#### Brief:
Scan the material below for "Newmans", then return each line that contains it.
^^^^
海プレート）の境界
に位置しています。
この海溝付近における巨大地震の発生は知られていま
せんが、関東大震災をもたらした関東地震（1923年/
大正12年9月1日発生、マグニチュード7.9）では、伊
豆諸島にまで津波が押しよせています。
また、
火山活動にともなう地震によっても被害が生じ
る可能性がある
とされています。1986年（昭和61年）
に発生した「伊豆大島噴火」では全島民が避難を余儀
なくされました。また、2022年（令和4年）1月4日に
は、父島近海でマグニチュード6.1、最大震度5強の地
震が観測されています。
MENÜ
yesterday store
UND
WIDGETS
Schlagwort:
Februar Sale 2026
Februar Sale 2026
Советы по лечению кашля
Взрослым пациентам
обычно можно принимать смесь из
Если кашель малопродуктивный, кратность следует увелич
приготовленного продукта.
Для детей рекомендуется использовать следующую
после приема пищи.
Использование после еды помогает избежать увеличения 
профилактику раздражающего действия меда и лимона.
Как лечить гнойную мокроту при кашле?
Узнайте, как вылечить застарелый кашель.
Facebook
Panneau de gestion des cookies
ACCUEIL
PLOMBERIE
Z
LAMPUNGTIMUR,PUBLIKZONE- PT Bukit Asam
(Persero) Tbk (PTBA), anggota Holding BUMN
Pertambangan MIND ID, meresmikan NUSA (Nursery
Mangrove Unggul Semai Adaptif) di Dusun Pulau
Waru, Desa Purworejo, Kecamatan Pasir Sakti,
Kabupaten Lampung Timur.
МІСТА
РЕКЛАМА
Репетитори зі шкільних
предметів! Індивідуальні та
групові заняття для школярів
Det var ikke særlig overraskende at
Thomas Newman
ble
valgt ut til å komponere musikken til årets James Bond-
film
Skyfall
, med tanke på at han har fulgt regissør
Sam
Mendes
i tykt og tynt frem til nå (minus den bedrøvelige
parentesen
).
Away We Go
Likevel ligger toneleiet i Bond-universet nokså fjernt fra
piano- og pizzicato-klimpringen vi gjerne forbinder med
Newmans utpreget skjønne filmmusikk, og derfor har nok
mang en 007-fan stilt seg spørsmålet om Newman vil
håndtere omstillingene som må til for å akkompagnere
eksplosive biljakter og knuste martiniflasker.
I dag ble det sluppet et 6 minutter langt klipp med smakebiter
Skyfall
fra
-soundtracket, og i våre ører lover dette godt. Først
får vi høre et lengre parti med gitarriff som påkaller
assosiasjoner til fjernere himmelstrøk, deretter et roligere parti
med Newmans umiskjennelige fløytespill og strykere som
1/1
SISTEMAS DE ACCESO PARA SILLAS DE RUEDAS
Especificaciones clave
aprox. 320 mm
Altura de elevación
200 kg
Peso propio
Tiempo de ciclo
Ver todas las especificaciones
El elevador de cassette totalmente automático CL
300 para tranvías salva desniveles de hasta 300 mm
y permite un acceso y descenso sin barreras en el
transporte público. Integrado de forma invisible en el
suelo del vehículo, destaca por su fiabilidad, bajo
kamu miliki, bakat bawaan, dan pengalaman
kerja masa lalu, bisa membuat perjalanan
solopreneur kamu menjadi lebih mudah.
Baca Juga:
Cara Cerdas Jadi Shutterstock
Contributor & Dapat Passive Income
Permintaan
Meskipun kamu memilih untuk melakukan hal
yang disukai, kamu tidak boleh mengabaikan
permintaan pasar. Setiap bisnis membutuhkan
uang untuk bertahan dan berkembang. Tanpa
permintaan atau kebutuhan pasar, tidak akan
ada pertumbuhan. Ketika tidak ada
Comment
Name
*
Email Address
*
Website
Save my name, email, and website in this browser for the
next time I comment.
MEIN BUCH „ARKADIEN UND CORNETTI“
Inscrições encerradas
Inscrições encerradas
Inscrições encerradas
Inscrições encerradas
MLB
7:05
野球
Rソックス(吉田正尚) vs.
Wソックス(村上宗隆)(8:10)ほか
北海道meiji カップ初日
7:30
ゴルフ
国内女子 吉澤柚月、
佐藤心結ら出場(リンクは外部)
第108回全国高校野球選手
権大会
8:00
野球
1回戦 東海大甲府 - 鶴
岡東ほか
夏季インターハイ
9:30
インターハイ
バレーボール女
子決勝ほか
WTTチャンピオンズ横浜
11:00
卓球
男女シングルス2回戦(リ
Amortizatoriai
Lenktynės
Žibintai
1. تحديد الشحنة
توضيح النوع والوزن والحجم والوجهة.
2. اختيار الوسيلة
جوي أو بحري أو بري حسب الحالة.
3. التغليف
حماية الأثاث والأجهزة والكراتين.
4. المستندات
^^^^
#### Output for this task:
Newmans utpreget skjønne filmmusikk, og derfor har nok
med Newmans umiskjennelige fløytespill og strykere som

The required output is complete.